ACTION ITEM - Every line in the entries where "down" is found should be copied.

EXTRACTED ENTRIES -
= = = =

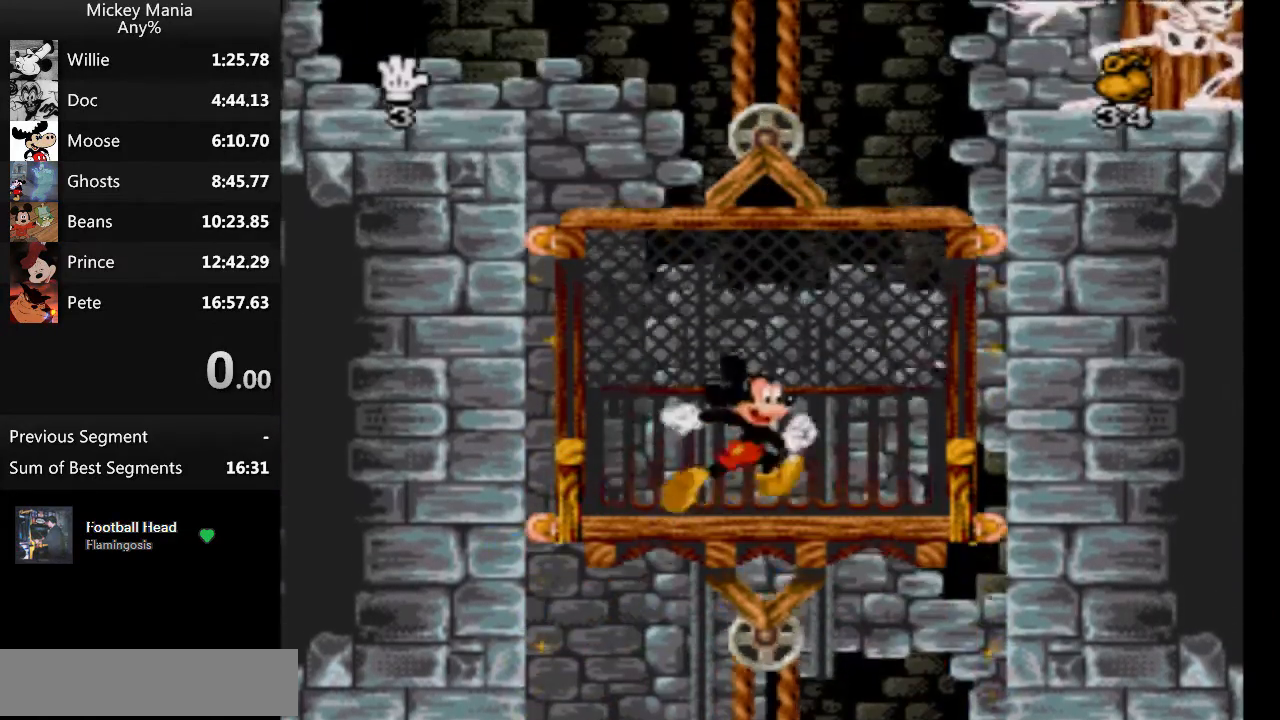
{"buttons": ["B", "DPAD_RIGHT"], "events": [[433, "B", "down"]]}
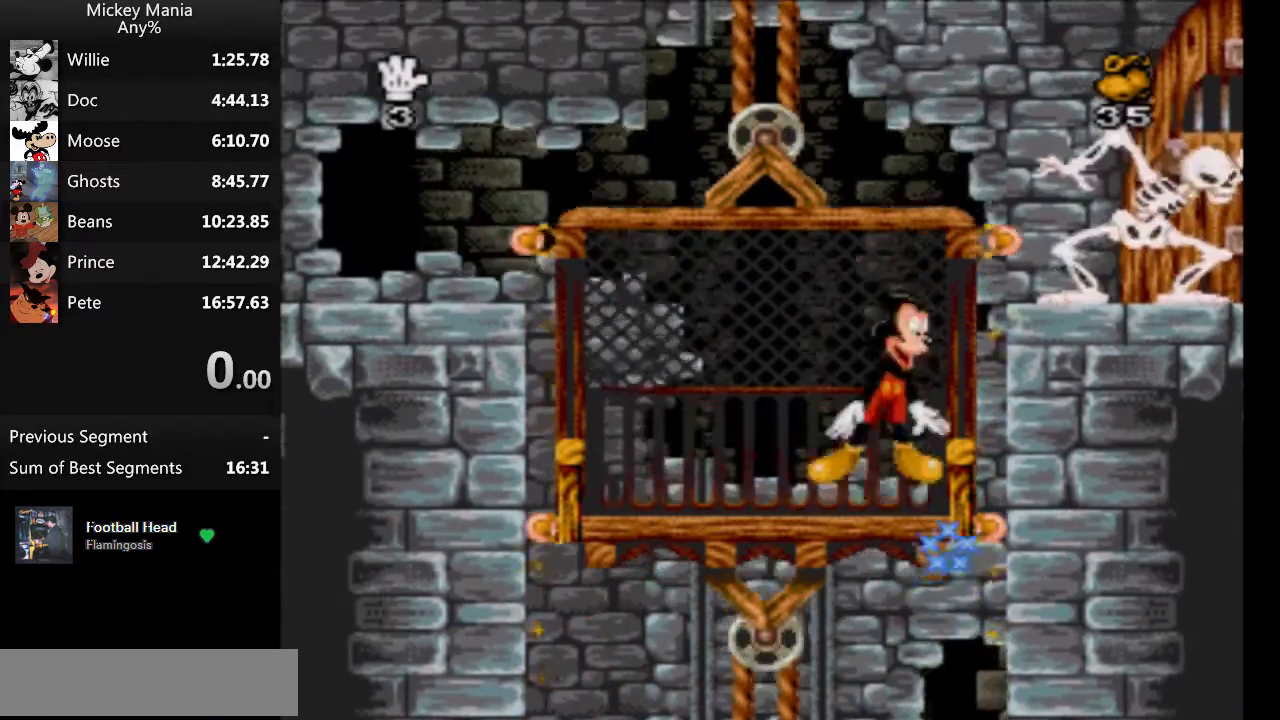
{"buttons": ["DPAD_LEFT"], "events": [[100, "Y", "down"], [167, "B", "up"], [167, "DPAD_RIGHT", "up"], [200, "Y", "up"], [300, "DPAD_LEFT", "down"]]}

= = = =

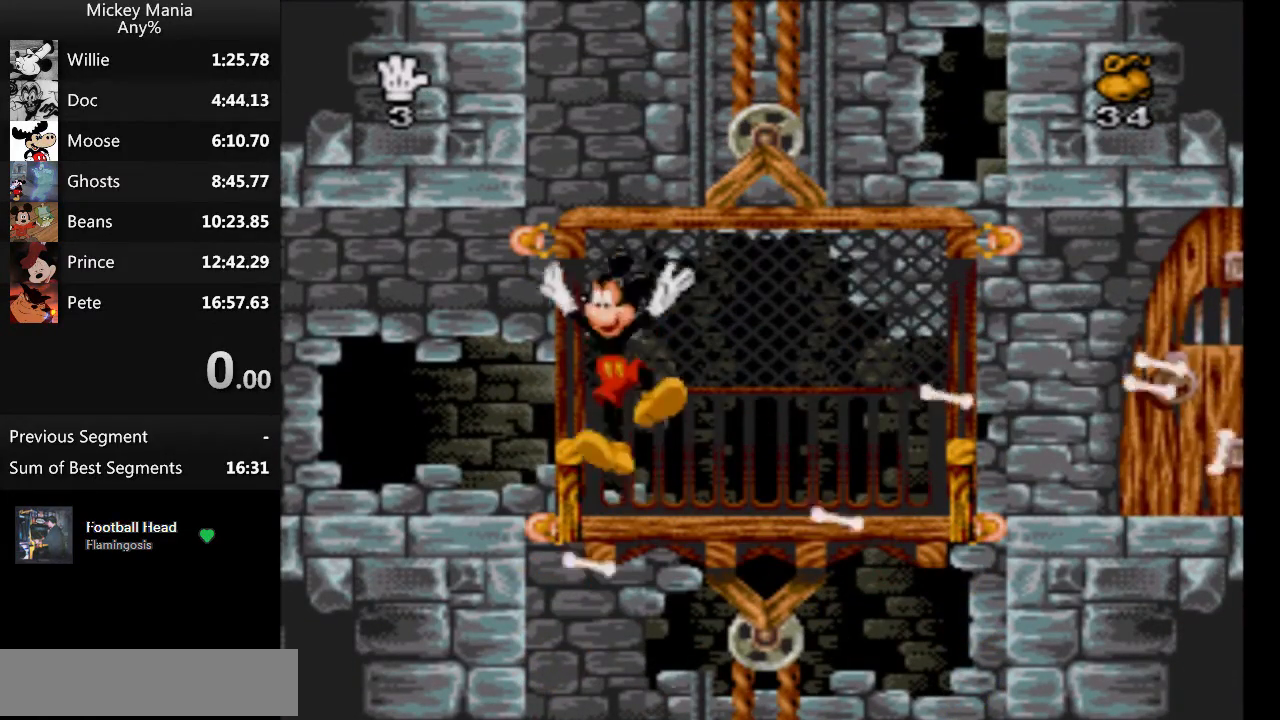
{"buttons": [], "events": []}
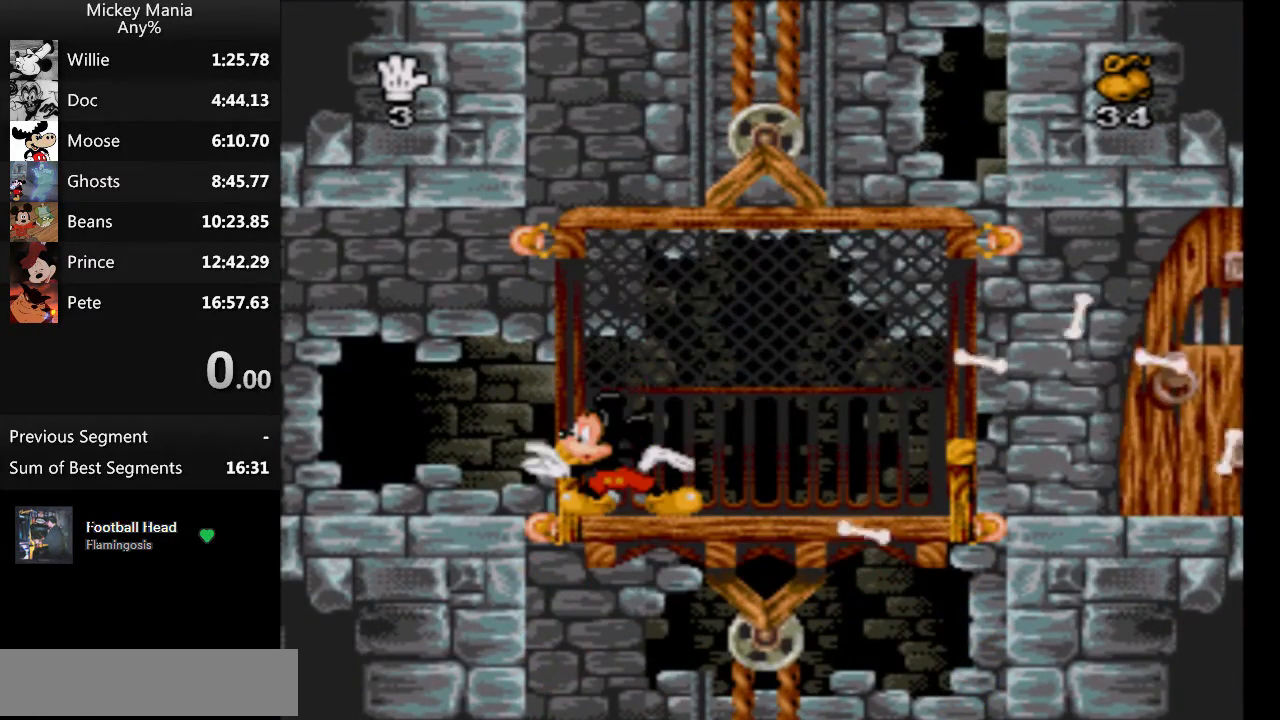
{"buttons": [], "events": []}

= = = =

YOUR SOLUTION -
{"buttons": ["B", "DPAD_RIGHT"], "events": [[433, "B", "down"]]}
{"buttons": ["DPAD_LEFT"], "events": [[100, "Y", "down"], [167, "B", "up"], [167, "DPAD_RIGHT", "up"], [200, "Y", "up"], [300, "DPAD_LEFT", "down"]]}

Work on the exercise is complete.